Could a boisterous, burger-toting male actually adjust to life in Ecuador? Would I fit in?
The first days of an immersion trip are the most difficult. Beside the cocktail mix of sleep deprivation and a horrendous flight, Wabash students always find themselves fighting to catch up culturally.
I spent the entire plane ride from Indianapolis to Quito thinking this way. Would we fit in? Could 12 boisterous, burger-toting and beer-drinking males actually make the necessary changes to properly adjust? Even the word ‘adjustment’ sounded intimidating.
As I left the plane, I was heaving through a slew of doubts. How would I survive here with only an elementary grasp of Spanish, without my morning coffee? Waiting in customs, I almost fainted.
On top of that, I had found out only minutes earlier that on this first night, we would be staying with host families.

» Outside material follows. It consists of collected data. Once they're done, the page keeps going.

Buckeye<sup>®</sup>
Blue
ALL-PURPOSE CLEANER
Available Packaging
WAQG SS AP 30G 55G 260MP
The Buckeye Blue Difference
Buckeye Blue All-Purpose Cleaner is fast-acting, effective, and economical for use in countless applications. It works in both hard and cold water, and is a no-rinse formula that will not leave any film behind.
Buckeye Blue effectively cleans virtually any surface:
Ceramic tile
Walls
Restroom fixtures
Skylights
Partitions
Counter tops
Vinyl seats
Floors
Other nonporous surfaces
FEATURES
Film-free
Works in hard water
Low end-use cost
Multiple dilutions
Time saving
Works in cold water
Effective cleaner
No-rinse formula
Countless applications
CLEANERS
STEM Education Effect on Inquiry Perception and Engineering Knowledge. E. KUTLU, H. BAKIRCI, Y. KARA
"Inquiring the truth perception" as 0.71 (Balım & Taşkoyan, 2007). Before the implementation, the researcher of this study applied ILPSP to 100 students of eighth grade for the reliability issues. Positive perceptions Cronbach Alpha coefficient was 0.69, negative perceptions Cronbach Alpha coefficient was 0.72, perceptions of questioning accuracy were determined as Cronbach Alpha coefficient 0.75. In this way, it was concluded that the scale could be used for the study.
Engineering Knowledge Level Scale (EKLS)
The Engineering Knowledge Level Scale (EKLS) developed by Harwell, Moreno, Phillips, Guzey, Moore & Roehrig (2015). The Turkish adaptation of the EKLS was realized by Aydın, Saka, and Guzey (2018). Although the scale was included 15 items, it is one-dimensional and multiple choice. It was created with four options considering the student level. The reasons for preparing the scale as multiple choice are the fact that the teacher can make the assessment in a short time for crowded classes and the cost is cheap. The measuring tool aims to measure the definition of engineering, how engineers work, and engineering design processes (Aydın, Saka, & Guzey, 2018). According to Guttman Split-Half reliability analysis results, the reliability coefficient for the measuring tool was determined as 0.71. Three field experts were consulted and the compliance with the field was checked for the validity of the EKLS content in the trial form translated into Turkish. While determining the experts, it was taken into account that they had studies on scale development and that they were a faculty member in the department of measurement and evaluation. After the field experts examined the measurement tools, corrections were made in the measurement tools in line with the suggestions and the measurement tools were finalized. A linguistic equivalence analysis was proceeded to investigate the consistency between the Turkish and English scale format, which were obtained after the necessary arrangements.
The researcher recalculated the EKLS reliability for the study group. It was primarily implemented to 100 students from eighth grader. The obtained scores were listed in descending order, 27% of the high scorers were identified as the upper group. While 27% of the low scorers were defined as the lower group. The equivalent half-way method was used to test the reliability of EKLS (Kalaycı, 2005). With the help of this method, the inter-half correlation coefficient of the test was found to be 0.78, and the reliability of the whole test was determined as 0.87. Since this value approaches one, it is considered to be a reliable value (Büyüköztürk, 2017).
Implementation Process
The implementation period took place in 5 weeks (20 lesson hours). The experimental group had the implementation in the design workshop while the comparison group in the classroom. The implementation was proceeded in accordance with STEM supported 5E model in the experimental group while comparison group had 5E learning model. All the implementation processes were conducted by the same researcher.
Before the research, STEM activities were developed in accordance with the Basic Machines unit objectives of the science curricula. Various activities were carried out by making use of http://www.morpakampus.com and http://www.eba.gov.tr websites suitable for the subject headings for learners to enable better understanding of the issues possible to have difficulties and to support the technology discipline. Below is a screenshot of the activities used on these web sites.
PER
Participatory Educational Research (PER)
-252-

There would be no cool-down time in the safe confines of a hotel with my Wabash brothers; we were getting split up and heading into nighttime Quito.
As I walked out the “no-reentry gate,” I caught sight of an elderly woman and man waving around a folder and talking with Professor Rogers. My stomach completed another exaggerated and painful flip. As I got closer, I tried my hardest to avoid eye contact.

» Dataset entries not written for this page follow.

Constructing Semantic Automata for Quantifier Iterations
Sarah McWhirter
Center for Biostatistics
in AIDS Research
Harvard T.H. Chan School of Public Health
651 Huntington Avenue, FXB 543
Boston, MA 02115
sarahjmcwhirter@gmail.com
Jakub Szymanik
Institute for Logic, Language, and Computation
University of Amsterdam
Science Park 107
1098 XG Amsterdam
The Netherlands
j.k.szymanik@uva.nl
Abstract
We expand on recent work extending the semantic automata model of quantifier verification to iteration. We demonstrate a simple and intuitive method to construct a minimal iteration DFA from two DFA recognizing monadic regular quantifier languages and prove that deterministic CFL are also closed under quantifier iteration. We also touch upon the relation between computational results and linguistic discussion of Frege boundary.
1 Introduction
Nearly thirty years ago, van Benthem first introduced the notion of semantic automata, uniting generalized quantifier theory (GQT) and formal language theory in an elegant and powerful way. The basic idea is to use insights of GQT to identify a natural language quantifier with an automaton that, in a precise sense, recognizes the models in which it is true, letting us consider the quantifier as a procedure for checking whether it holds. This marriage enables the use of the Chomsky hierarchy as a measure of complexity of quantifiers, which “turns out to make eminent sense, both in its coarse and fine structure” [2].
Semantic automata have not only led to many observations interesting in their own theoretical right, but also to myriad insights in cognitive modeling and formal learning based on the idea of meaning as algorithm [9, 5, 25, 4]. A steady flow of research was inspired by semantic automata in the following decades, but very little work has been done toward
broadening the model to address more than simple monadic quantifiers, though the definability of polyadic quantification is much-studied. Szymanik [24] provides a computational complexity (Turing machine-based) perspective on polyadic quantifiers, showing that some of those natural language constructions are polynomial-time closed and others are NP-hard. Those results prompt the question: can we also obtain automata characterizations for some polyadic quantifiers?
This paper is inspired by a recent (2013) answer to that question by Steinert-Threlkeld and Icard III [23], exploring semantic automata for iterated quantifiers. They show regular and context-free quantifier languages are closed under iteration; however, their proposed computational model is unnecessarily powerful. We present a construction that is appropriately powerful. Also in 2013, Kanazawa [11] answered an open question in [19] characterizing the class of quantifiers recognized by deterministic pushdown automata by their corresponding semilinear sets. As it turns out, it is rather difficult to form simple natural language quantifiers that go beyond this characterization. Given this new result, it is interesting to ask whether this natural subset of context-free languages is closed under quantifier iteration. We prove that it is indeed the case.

The woman saw the pained look on my face; that’s all it took for her to excitedly flag me down and make a grand motion for a hug.
From that moment on, my host family made it clear that I could make it through the entire month. And that’s what I’ve been doing ever since.
I’ve experienced things which I couldn’t have imagined only months before. I’ve eaten the native guinea pig, which tastes quite enjoyable when roasted. I´ve climbed the side of an active volcano. I’ve discussed (and argued) successfully with a native Spanish speaker (my host father) about myriad topics including, but not limited to, American hegemony, world politics, and philosophy. We´ve even had the chance to engage in some cherished conversations about morals, family, and religion.
Now, from the comfort of days later, I am able to reflect on my prior fear. Every time I look in the mirror of my Ecuadorian “home,” I go as far as to wonder why it was that I had been scared; every time I face my reflection, I find a more mature Wabash man, complete with a deeper sense of self and understanding.